John Reynolds

HUGH FOSTER

Jorge Luis Borges has written somewhere that the aesthetic is a moment when we sense that we are about to understand something, but never quite do. It is in the spirit of this insight that John Reynolds has evolved his recent canvases, shown at 100m2 in Federal Street over the days just before Christmas. This imminence that his works convey of something just about to be revealed - allied with the imperative of a subtle involvement of the spectator in the process of enquiry - make him one of the most interesting' of the younger painters who have emerged here in the last year or two.

JOHN REYNOLDS
Protocol for an Odatisque 1980
conté and acrylic on board,
2058 mm x 3962 mm
(Auckland School of
Architecture Library)

With this group of works, executed in conté pastel on the black-primed canvas (for previous ones he used an un-primed support). he has embarked upon fields are as if engulfed by night.

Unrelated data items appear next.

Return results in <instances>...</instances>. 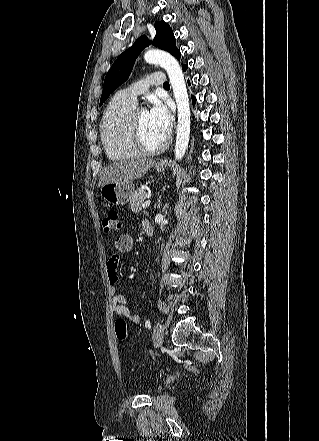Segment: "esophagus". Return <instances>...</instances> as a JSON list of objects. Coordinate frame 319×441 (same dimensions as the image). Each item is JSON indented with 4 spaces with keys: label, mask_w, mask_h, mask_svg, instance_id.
Returning a JSON list of instances; mask_svg holds the SVG:
<instances>
[{
    "label": "esophagus",
    "mask_w": 319,
    "mask_h": 441,
    "mask_svg": "<svg viewBox=\"0 0 319 441\" xmlns=\"http://www.w3.org/2000/svg\"><path fill=\"white\" fill-rule=\"evenodd\" d=\"M159 164H161V165H162L163 163H162V162H159Z\"/></svg>",
    "instance_id": "1"
}]
</instances>
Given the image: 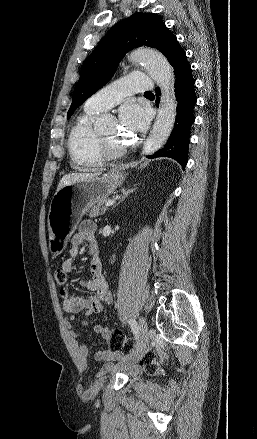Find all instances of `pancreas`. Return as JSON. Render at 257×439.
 Wrapping results in <instances>:
<instances>
[{
  "label": "pancreas",
  "instance_id": "1",
  "mask_svg": "<svg viewBox=\"0 0 257 439\" xmlns=\"http://www.w3.org/2000/svg\"><path fill=\"white\" fill-rule=\"evenodd\" d=\"M108 199L106 197L98 198L91 202L83 211V214L89 215L90 217H96L102 215L107 210V207L103 206Z\"/></svg>",
  "mask_w": 257,
  "mask_h": 439
}]
</instances>
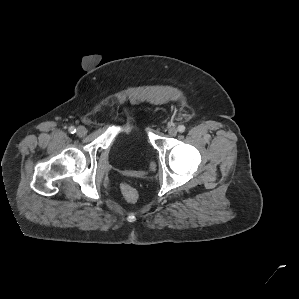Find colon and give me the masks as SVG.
Masks as SVG:
<instances>
[{
  "label": "colon",
  "mask_w": 299,
  "mask_h": 299,
  "mask_svg": "<svg viewBox=\"0 0 299 299\" xmlns=\"http://www.w3.org/2000/svg\"><path fill=\"white\" fill-rule=\"evenodd\" d=\"M153 168V165H152ZM121 193L128 203H135L138 198L136 189L130 184H123L121 186Z\"/></svg>",
  "instance_id": "1"
}]
</instances>
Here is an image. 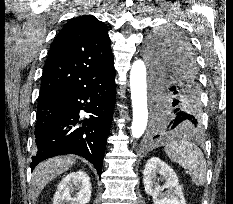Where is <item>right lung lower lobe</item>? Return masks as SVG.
I'll return each instance as SVG.
<instances>
[{"instance_id":"obj_1","label":"right lung lower lobe","mask_w":233,"mask_h":204,"mask_svg":"<svg viewBox=\"0 0 233 204\" xmlns=\"http://www.w3.org/2000/svg\"><path fill=\"white\" fill-rule=\"evenodd\" d=\"M115 69L92 75L72 89L39 100V104L59 112V118L43 134L36 136L31 170L53 156L76 154L89 160L99 175L115 104ZM90 113L79 120L80 110ZM83 122L82 127H77Z\"/></svg>"}]
</instances>
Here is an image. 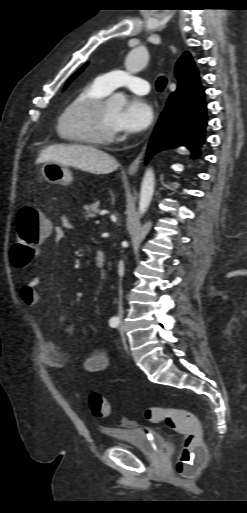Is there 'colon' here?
Masks as SVG:
<instances>
[{"label":"colon","instance_id":"5ec220e1","mask_svg":"<svg viewBox=\"0 0 247 513\" xmlns=\"http://www.w3.org/2000/svg\"><path fill=\"white\" fill-rule=\"evenodd\" d=\"M51 227L50 221L35 202L27 204L20 210L16 222V235L10 250V261L16 270L29 265L35 256L36 246L47 237ZM88 405L96 417L106 418L111 414L110 404L99 393L94 392L89 395ZM144 417L153 423H163L184 435L175 470L181 476H195L207 456L201 425L197 417L186 410L157 406L147 407Z\"/></svg>","mask_w":247,"mask_h":513}]
</instances>
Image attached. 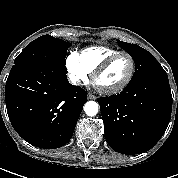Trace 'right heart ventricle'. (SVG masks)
Listing matches in <instances>:
<instances>
[{
	"label": "right heart ventricle",
	"instance_id": "obj_1",
	"mask_svg": "<svg viewBox=\"0 0 178 178\" xmlns=\"http://www.w3.org/2000/svg\"><path fill=\"white\" fill-rule=\"evenodd\" d=\"M119 52L121 51L110 47L91 46L84 48L77 55L85 70L92 73L106 58Z\"/></svg>",
	"mask_w": 178,
	"mask_h": 178
}]
</instances>
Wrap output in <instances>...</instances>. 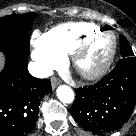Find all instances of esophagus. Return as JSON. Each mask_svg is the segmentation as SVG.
I'll use <instances>...</instances> for the list:
<instances>
[{
  "mask_svg": "<svg viewBox=\"0 0 136 136\" xmlns=\"http://www.w3.org/2000/svg\"><path fill=\"white\" fill-rule=\"evenodd\" d=\"M59 80L55 77L51 78V86H52V89H55L57 87V85L59 84Z\"/></svg>",
  "mask_w": 136,
  "mask_h": 136,
  "instance_id": "obj_1",
  "label": "esophagus"
}]
</instances>
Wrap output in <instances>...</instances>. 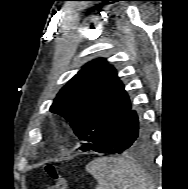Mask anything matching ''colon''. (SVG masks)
<instances>
[{
  "instance_id": "1",
  "label": "colon",
  "mask_w": 188,
  "mask_h": 189,
  "mask_svg": "<svg viewBox=\"0 0 188 189\" xmlns=\"http://www.w3.org/2000/svg\"><path fill=\"white\" fill-rule=\"evenodd\" d=\"M45 171L49 178L54 181V184L48 189H67V178L56 165L51 163L46 164Z\"/></svg>"
}]
</instances>
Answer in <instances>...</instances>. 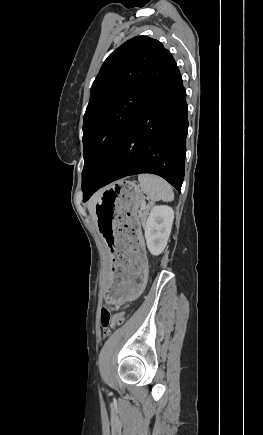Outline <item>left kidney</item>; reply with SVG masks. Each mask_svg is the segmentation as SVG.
<instances>
[{"mask_svg": "<svg viewBox=\"0 0 263 435\" xmlns=\"http://www.w3.org/2000/svg\"><path fill=\"white\" fill-rule=\"evenodd\" d=\"M174 211L165 205L154 206L144 225L147 248L152 255H160L171 233Z\"/></svg>", "mask_w": 263, "mask_h": 435, "instance_id": "1", "label": "left kidney"}]
</instances>
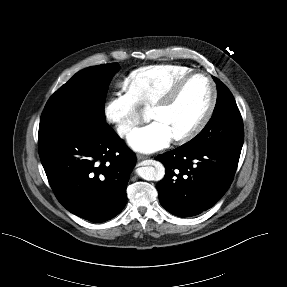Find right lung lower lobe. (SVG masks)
I'll use <instances>...</instances> for the list:
<instances>
[{"mask_svg": "<svg viewBox=\"0 0 287 287\" xmlns=\"http://www.w3.org/2000/svg\"><path fill=\"white\" fill-rule=\"evenodd\" d=\"M39 155L59 202L95 222L121 212L136 156L109 126L38 141Z\"/></svg>", "mask_w": 287, "mask_h": 287, "instance_id": "right-lung-lower-lobe-1", "label": "right lung lower lobe"}]
</instances>
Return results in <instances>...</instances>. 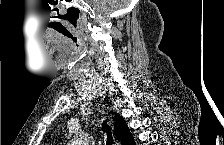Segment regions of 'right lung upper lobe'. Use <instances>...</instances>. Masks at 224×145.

Starting sometimes with the Ariadne-like thread of a pregnant phrase (Reynolds is a collector of pregnant phrases) and armed certainly with preparatory, sometimes diaristic, studies, Reynolds winds himself little by little into the labyrinthine ambiguity of each work.

There is no special virtuosity about Reynolds's line. It starts out as if to make a classical formal statement of an almost Pythagorean kind, and then dwindles away, scarcely able to hold its own against the invading darkness of the ground. Stylistically his drawing seems to hover between the architectonic rulings of an AI Held and the more intuitive stop/start markings of a Cy Twombly. Unlike Twombly, however, Reynolds's line does not use tonal contrasts to suggest space. To the extent that there is space in these works it is evoked by the direction in which the line moves - its angles and curves and overlaps.

Looking at the largest of these new canvases, Protocol for an Odalisque, one is inevitably reminded of Matisse (and perhaps more obscurely of Ingres): but rather than the earlier Luxe, Calme et Volupte it is the Odalisque motif as it is seen in its latter transformations through many of Matisse's cut-outs. In Protocol for an Odalisque, however, the voluptuous forms of the classical Odalisque are replaced by the severer symbols of the ziggurat, the open fan, the flight of stairs.

JOHN REYNOLDS
Off the Shoulder Doric 1980
conté and acrylic on board,
914 mm x 914 mm
(Collection of the artist)

Off the Shoulder Doric is a simpler conception that seems to make statements about contrasts between the vertical, departures from the vertical, the triangle, and the wedge-shaped segment of a circle created by a sweeping line pivoted from a point.

John Reynolds is a painter whose future development will be well worth watching.